On his few visits, my father Godfrey arrives on foot. Safer, I guess. I never see him anywhere in the vicinity of a car.

No one at Chestnut Street holds a regular job unless you call intermediary a job. The Nobel Peace Committee should have awarded my grandmother the prize for her colluding skills. Maud Ellen holds many jobs, none of longevity—she briefly becomes a secretary at the Rivergate Convention Center.

“Like working at Watergate,” she announces upon homecoming.

In fact, my two grandmothers and my father never held a day of gainful employment in their lives, and my mother’s sense of entitlement and her two-hour lunches regularly got her fired.

Maud Ellen’s last job is “superintendent’’ at 1304 Second Street, another family- owned property. An elegant 19th century southern Greek Revival raised cottage, 1304 Second Street, had been Mummy’s main residence. The family divided it into rental units after her death. The antique furniture inside it becomes a source of resentment as virulent as the War of the Roses.

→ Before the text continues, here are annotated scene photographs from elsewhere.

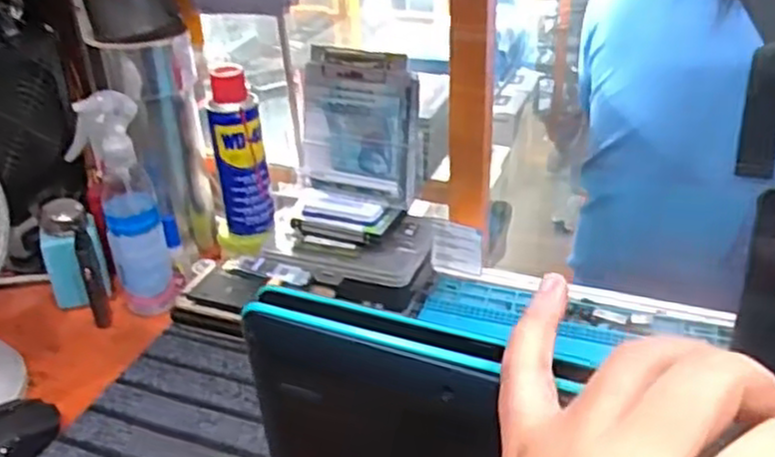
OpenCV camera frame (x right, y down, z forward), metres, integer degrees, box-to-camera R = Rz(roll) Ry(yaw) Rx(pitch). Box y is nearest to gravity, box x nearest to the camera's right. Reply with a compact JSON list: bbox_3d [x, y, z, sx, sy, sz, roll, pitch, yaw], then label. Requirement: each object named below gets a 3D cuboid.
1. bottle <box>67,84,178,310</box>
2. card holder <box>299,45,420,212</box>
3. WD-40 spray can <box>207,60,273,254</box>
[{"bbox_3d":[-0.250,-0.014,0.704,0.067,0.224,0.047,-10,32,-14],"label":"bottle"},{"bbox_3d":[-0.028,-0.094,0.693,0.114,0.129,0.054,16,35,27],"label":"card holder"},{"bbox_3d":[-0.149,-0.065,0.738,0.059,0.185,0.053,-8,31,-10],"label":"WD-40 spray can"}]

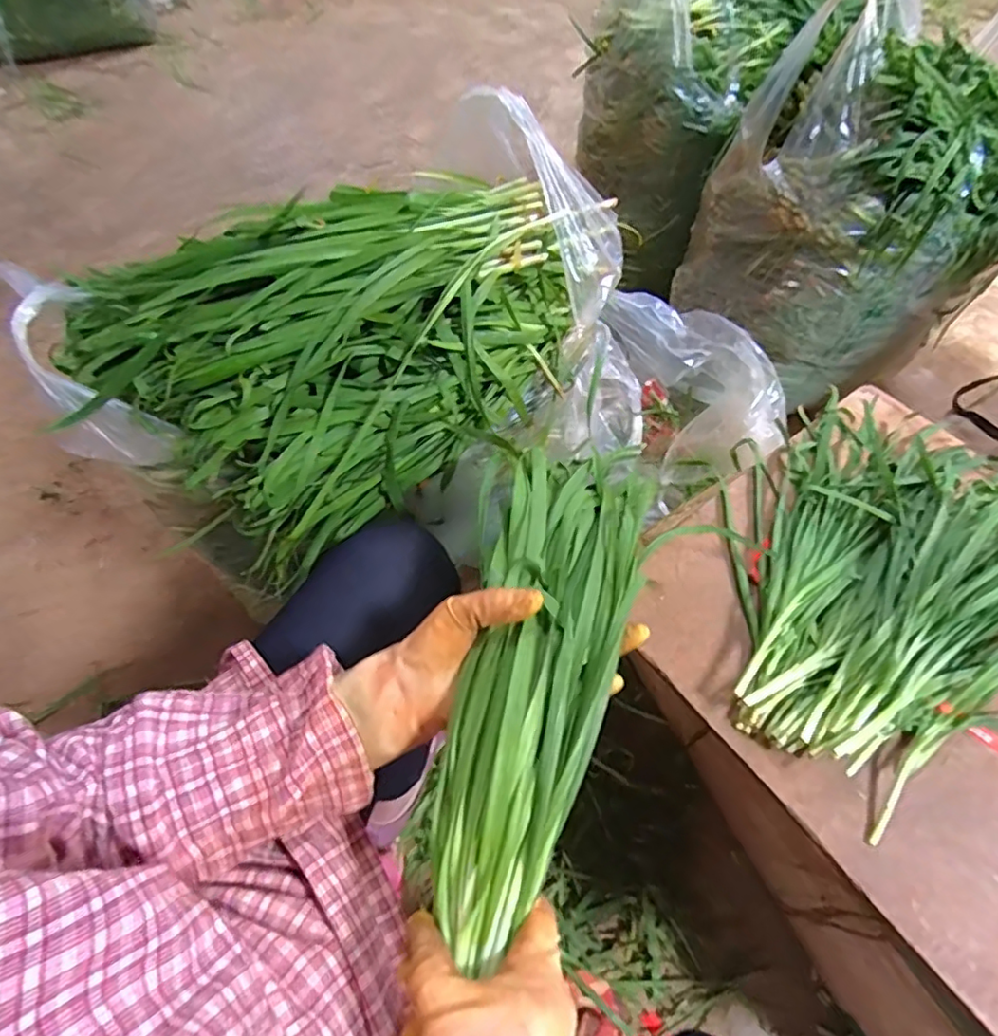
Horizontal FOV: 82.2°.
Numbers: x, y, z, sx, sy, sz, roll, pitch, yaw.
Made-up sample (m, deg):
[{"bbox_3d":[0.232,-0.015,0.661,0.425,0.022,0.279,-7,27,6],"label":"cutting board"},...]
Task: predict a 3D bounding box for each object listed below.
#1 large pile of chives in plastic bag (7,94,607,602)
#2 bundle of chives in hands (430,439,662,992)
[{"bbox_3d":[-0.148,-0.211,0.587,0.526,0.189,0.372,-40,69,-22],"label":"large pile of chives in plastic bag"},{"bbox_3d":[0.031,0.081,0.385,0.099,0.053,0.346,16,60,6],"label":"bundle of chives in hands"}]

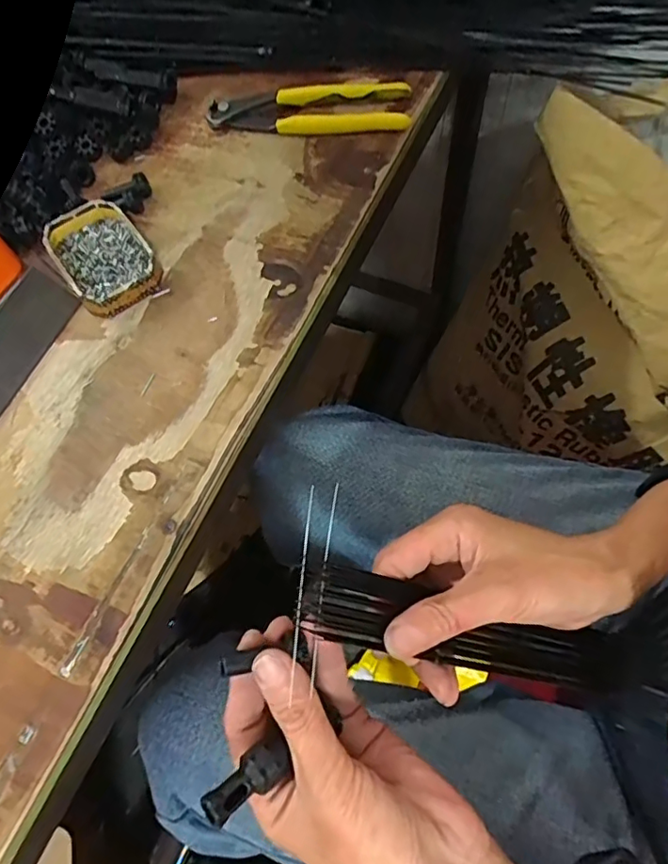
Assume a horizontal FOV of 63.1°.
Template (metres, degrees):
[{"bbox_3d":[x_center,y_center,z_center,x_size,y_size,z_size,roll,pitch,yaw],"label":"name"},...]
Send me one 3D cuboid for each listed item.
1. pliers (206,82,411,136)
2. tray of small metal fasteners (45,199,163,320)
[{"bbox_3d":[-0.021,-0.266,0.446,0.160,0.019,0.047,6,67,6],"label":"pliers"},{"bbox_3d":[-0.169,-0.127,0.399,0.059,0.024,0.089,-34,69,-11],"label":"tray of small metal fasteners"}]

The job title should have been “Snoop.” Maud Ellen lets herself into tenants’ apartments whenever she feels like it. I have a photograph from the ’70s taken of her in Jamie C’s apartment. She’s sitting in Mummy’s 18th century throne-like chair wearing a green kaftan she’d borrowed from me and her Cretan bead necklace. She’s desperately trying to look royal; her chin angles up disguising her wattle, but instead of appearing royal, she looks usurped. Great Uncle John had given the superintendent job to Maud Ellen as largess, his way of dealing with our “situation.” No one in the family had balls, proverbial or otherwise. Mummy emasculated allof her children.

We squeak by on residual payments from my dead attorney grandfather’s pension, small investments and life insurance. Oh, and the sale of family-owned antiques that Maud Ellen peddles sub-rosa. There is a significant supply of silver, porcelain dinnerware, family portraits and Civil War letters, the latter passed down from the Farrar side of the family, but which sooner or later go to auction and private sale. She has a criminal genius for elaborating provenance and keeps a cache of letters regarding such sales. The energy she exerts in the search for buyers and the cover-ups to Uncle John (Robin Hood Uncle John gave pieces of Mummy’s furniture to Maud Ellen and Mamoo as emotional payoffs) could have propelled her to the upper echelons of a Fortune 500 company or a small nation.

So we don’t have money or men, exactly. Well, we do have Uncle Isaac, our “crisis funder” in San Francisco, who sends a monthly check to Mamoo, and Maud Ellen’s posse of homosexual men friends and other men who do things for us—like drive. Oh, and Greeks. Greek sailors, I mean, but I’m getting ahead of myself, again.